New Insight Into Offering Precision Care

A key tenet of precision care relies on the ability to identify the specific patients for whom a given treatment will work best. Two studies took a closer look at existing therapies in an effort to meet this aim:

  • Investigators dug back into the Adenoma Prevention With Celecoxib tissue archives and identified two biomarkers—cyclooxygenase-2 (COX-2) and 15-prostaglandin dehydrogenase (15-PGDH)—that distinguish those individuals at high risk for colorectal adenomas who stand to derive the greatest benefit from celecoxib chemoprevention of colorectal cancer (Abstract 524).
  • A pooled analysis of the phase III REGARD and RAINBOW trials of second-line ramucirumab in patients with advanced gastric or gastroesophageal junction cancer revealed benefits with the antiangiogenic agent for OS, PFS, and global health status, along with comparable safety, across all age groups analyzed, supporting use of ramucirumab in the young (≤ 45 years), old (≥ 70 years), and all those in between (46 to 69 years; Abstract 3).

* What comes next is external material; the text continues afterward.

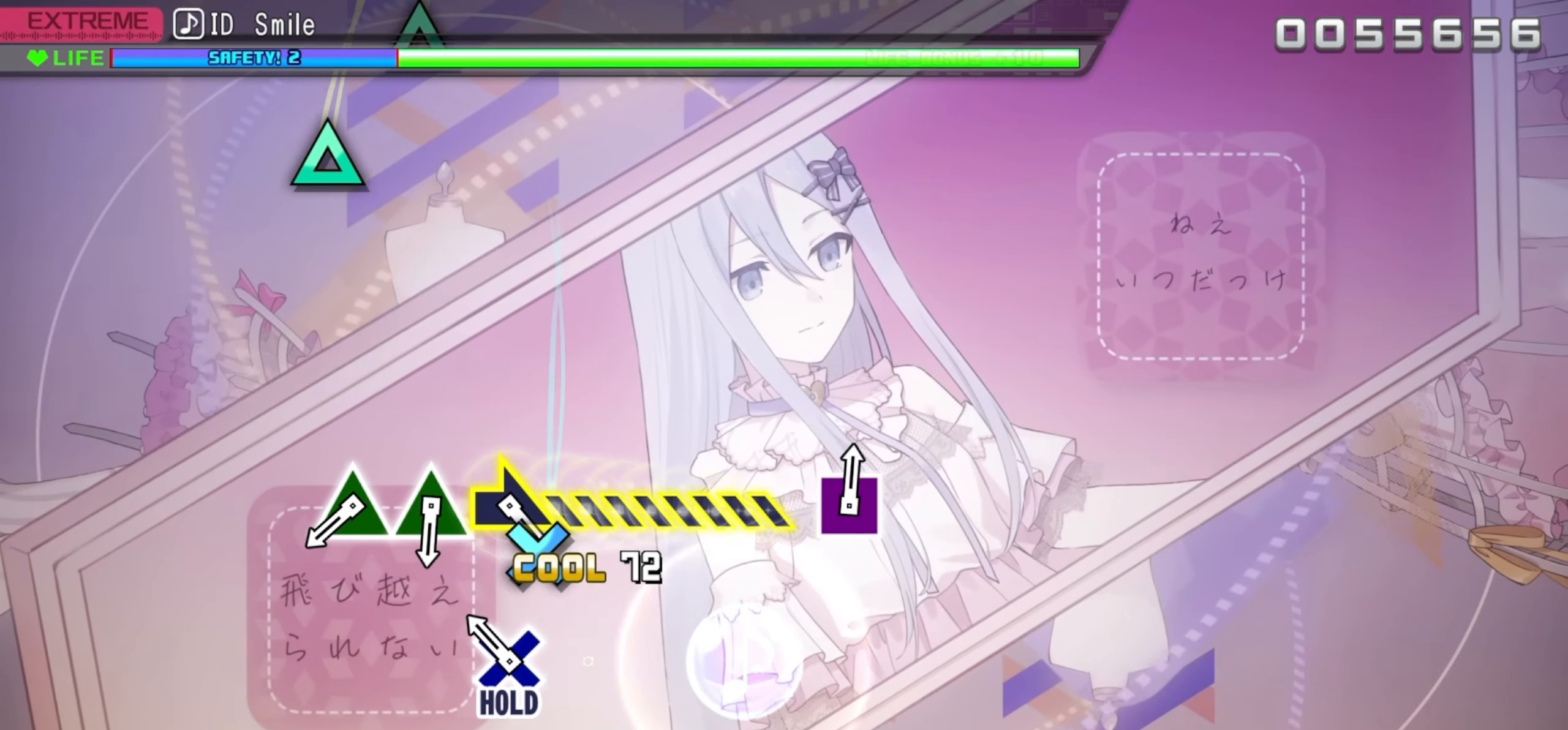
{"buttons": ["CROSS"], "events": [[83, "CROSS", "up"], [167, "CROSS", "down"]]}
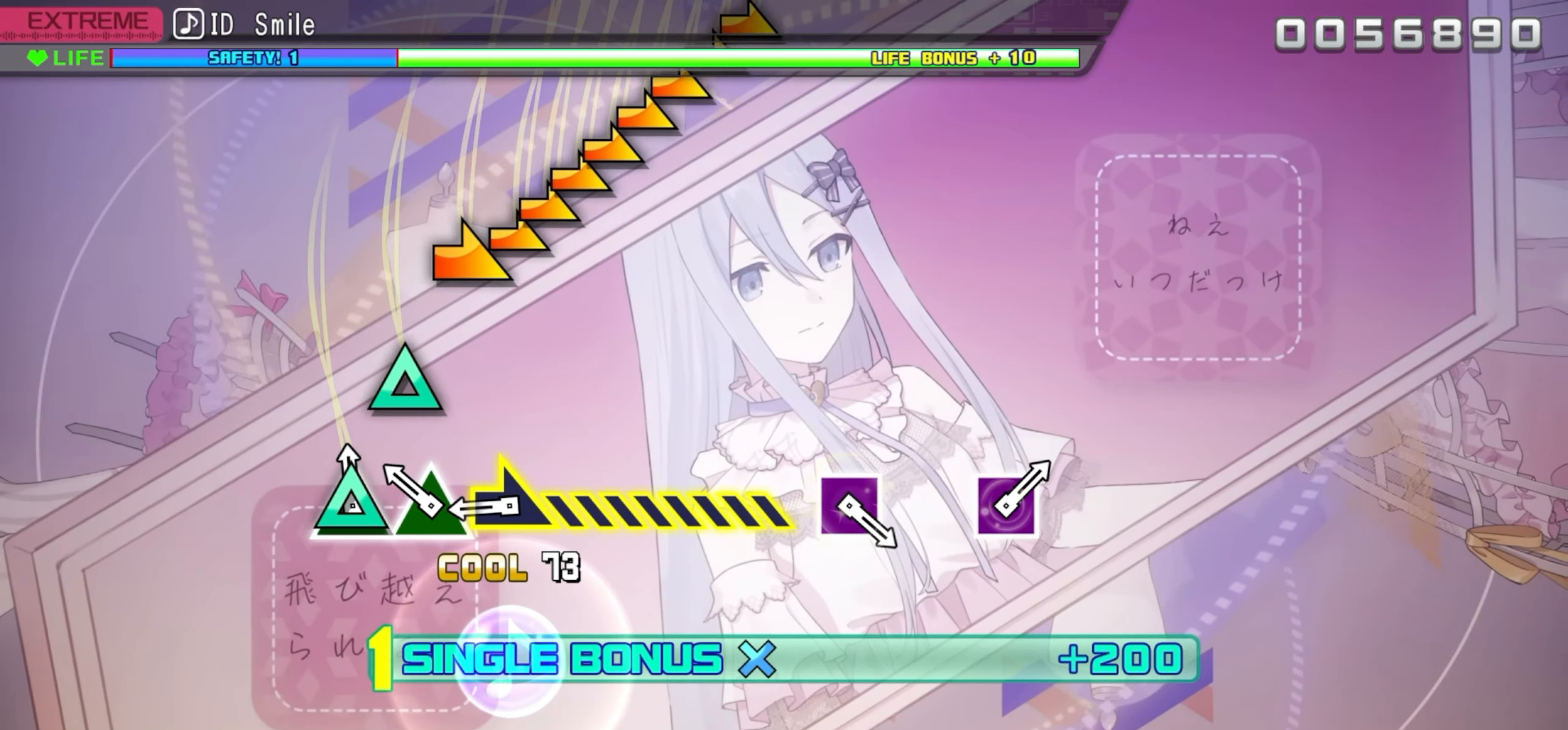
{"buttons": ["CROSS", "R1"], "events": [[17, "DPAD_UP", "down"], [50, "DPAD_UP", "up"], [183, "DPAD_UP", "down"], [267, "DPAD_UP", "up"], [367, "R1", "down"]]}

Precision care also requires a solid understanding of the disease in question to identify appropriate therapies. To begin to tease apart the marked heterogeneity of colorectal cancer, recent efforts have focused on the “sidedness” of disease. New analyses are building on this work, both in metastatic and earlier-stage disease:

  • Multiplatform profiling of a large bank of right- and left-sided primary tumors reveals a continuum of molecular alterations when moving from the right colon—the cecum and ascending colon—to the left colon—the splenic flexure, descending colon, and sigmoid colon—and on to the rectum, suggesting that clinical trials should stratify patients based on the location of the primary tumor as well as molecular features (Abstract 522).
  • Results of a retrospective cohort analysis suggest that right-sided tumors may display worse outcomes compared with left-sided tumors in select patients with stage II disease based on two prognostic markers, the 12-gene Oncotype DX score and CDX2 tumor expression, both associated with disease recurrence (Abstract 523).